### Records shown
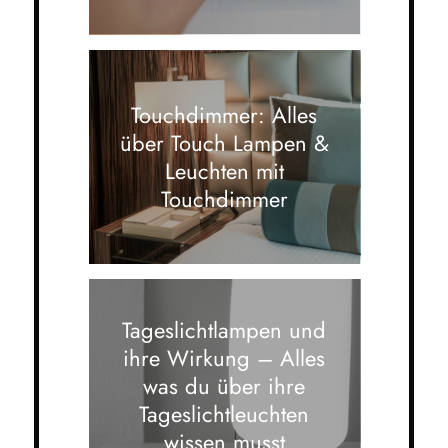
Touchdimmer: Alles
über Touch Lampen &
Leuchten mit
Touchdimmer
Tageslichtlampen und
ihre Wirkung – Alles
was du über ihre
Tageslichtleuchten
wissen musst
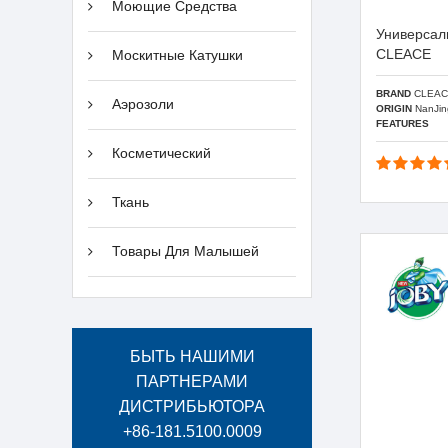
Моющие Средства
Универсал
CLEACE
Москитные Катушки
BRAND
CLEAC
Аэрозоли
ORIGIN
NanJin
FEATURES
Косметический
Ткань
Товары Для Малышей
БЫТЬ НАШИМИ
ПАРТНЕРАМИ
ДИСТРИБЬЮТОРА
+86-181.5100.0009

### Assignment
The preceding listing must be repeated exactly, with all images dropped.

### Solution for this problem
Touchdimmer: Alles
über Touch Lampen &
Leuchten mit
Touchdimmer
Tageslichtlampen und
ihre Wirkung – Alles
was du über ihre
Tageslichtleuchten
wissen musst
Моющие Средства
Универсал
CLEACE
Москитные Катушки
BRAND
CLEAC
Аэрозоли
ORIGIN
NanJin
FEATURES
Косметический
Ткань
Товары Для Малышей
БЫТЬ НАШИМИ
ПАРТНЕРАМИ
ДИСТРИБЬЮТОРА
+86-181.5100.0009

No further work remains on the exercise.